▶ [WORK TASK A]
In the passage on India's food and drug regulators, how long did the Food Safety and Standards Authority of India take to respond to the spice complaints?
▶ [WORK TASK B]
List every country or territory named in the passage on India's food and drug regulators.

▶ [SUPPLIED TEXT]
——————————

The recent complaints from Hong Kong and Singapore of high levels of a banned pesticide in products of two products of popular spice mixes are a case in point. It took the Food Safety and Standards Authority of India almost a month  to make some sort of response by asking states to collect different brands of spices for testing. Unasked in this imbroglio, which could seriously impact booming spice exports, is how such contaminants, which are also banned in the domestic market, escaped the attention of the food safety regulator in the first place. Last year, following reports that children in the Gambia and Uzbekistan died after taking Indian-made cough syrups and consumers in the US developed eye infections or blindness after using Indian-made eye drops, the government issued showcause notices to 70 companies and asked 18 to shut shop. Such retrospective vigilance, taken to safeguard India’s reputation as “pharmacy to the world”, leaves unanswered the question of how to enhance the efficacy of drug regulators to ensure such incidents do not occur.

——————————

▶ [Saved data entries]
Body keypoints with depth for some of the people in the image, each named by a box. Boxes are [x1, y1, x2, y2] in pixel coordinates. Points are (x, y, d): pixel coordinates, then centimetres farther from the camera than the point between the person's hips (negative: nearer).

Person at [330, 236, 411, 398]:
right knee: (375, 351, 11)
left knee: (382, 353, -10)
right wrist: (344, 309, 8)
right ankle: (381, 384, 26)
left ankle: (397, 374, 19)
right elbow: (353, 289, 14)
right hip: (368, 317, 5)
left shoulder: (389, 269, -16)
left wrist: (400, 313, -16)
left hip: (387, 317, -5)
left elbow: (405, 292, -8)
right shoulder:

——————————

▶ [TASK RESULT A]
Almost a month.

▶ [TASK RESULT B]
Hong Kong, Singapore, India, the Gambia, Uzbekistan, the US